◆ **TEXT FOR ANALYSIS**
* * *

Garda Siochana Ombudsman Commission

The Garda Síochána Ombudsman Commission (GSOC) is an independent statutory body, established under the Garda Síochána Act 2005 and set up in 2007. It replaced the Garda Síochána Complaints Board. Its mission is to provide efficient, fair and independent oversight of policing in Ireland.

The Garda Síochána Act 2005 (section 65) provides for three Garda Síochána Ombudsman Commissioners, appointed by the President on the nomination of Government and the passage of resolutions by the Oireachtas (Irish government). One of the Commissioners is appointed as Chairperson. A Commissioner’s term of office is 3-6 years and he/she may be reappointed for a second term. The Act allows for the Commission to act normally with one or more vacancies among its members. The Commission is the equivalent of the Board of GSOC and holds monthly Commission meetings.

The organisation also has a Director of Administration and a Director of Investigations.

At the end of 2016, the organisation had 77 staff. 20 are employed in the Administration Directorate and 57 in the Operations Directorate. Additional to this are the three Commissioners, a Superintendent seconded from An Garda Síochána and two ICT contractors.

The Garda Ombudsman’s mission is to provide the public with an independent and effective oversight of policing, and to deal with the public’s complaints concerning Gardaí fairly and efficiently so that everyone can have confidence in the complaints.

* * *

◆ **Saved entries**

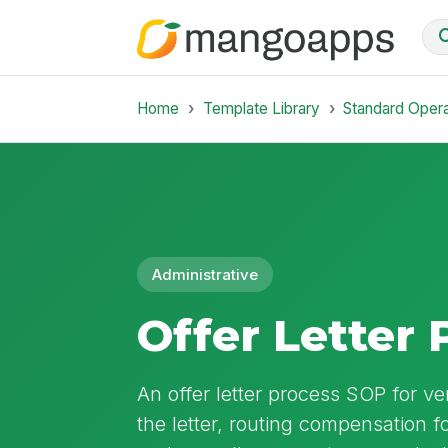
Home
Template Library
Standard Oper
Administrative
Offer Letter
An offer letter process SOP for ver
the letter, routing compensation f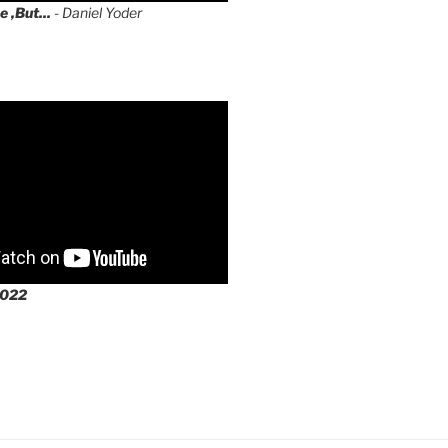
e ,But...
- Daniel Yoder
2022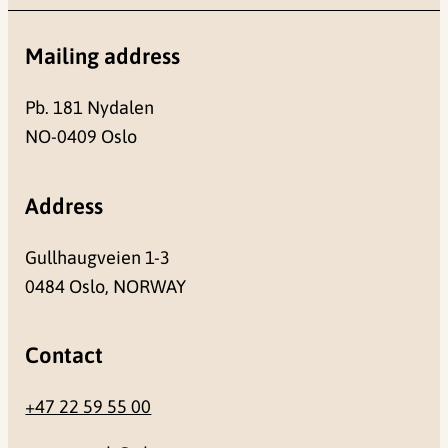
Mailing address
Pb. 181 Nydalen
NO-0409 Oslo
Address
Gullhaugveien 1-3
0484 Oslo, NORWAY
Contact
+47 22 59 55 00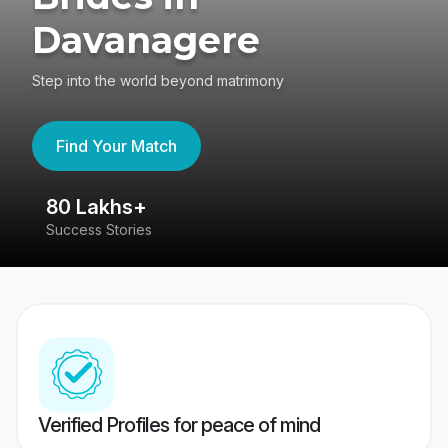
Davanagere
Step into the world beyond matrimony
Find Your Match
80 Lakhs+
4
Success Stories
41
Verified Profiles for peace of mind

* * *

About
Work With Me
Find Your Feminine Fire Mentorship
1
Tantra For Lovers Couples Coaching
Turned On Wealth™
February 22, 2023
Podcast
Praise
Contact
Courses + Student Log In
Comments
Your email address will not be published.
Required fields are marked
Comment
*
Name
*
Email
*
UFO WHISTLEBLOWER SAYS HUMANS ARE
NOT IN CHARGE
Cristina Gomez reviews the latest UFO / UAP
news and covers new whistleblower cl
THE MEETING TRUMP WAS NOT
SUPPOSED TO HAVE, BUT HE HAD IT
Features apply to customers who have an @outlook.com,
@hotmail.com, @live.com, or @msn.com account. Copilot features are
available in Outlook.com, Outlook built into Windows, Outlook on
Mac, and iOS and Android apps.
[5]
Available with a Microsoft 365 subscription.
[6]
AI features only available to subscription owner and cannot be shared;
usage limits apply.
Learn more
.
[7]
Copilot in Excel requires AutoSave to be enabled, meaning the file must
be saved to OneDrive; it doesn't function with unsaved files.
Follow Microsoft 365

* * *

◆ **PARTS OF THE EXERCISE**
1. According to the text on the Garda Síochána Ombudsman Commission, why does the Garda Ombudsman deal with the public's complaints concerning Gardaí fairly and efficiently? Answer in one to three sentences.
2. Resume the text on the Garda Síochána Ombudsman Commission, picking up after its final sentence.

◆ **EXPECTED RESPONSES**
1. The text states that the Garda Ombudsman deals with the public's complaints concerning Gardaí fairly and efficiently so that everyone can have confidence in the complaints.

2.
Organisational Structure


Three people make up the Garda Síochána Ombudsman Commission. They are :



Ms Justice Mary Ellen Ring


Mr Mark Toland


Mr Kieran Fitzgerald

Our Management Team

Director of Administration

Anthony Duggan

Director of Investigations

Darren Wright

 Head of Legal

Niamh Mc Keague


GSOC’s total budget for 2016 was 9,546,000, Pay & Allowances amounting to €5,026,035 and non-pay to €3,360,295.

Powers and Competence

GSOC’s primary responsibility is to deal with complaints made by members of the public concerning the conduct of members of the Garda Síochána. There are several different ways these may be dealt with.

Types of investigation which can be undertaken by the Garda Ombudsman:

Criminal investigations

All allegations of criminal offences (for example assault) by gardaí are investigated by the Garda Ombudsman’s own investigators.

Disciplinary investigations

There are three ways allegations of breaches of discipline can be handled:

Informal resolution – Sometimes it makes most sense for the Garda Ombudsman to try to work with both parties to resolve a situation informally, e.g. if a person is complaining that their property has not been returned. This can be much quicker than a formal investigation. It is a voluntary process, requiring the consent of both parties.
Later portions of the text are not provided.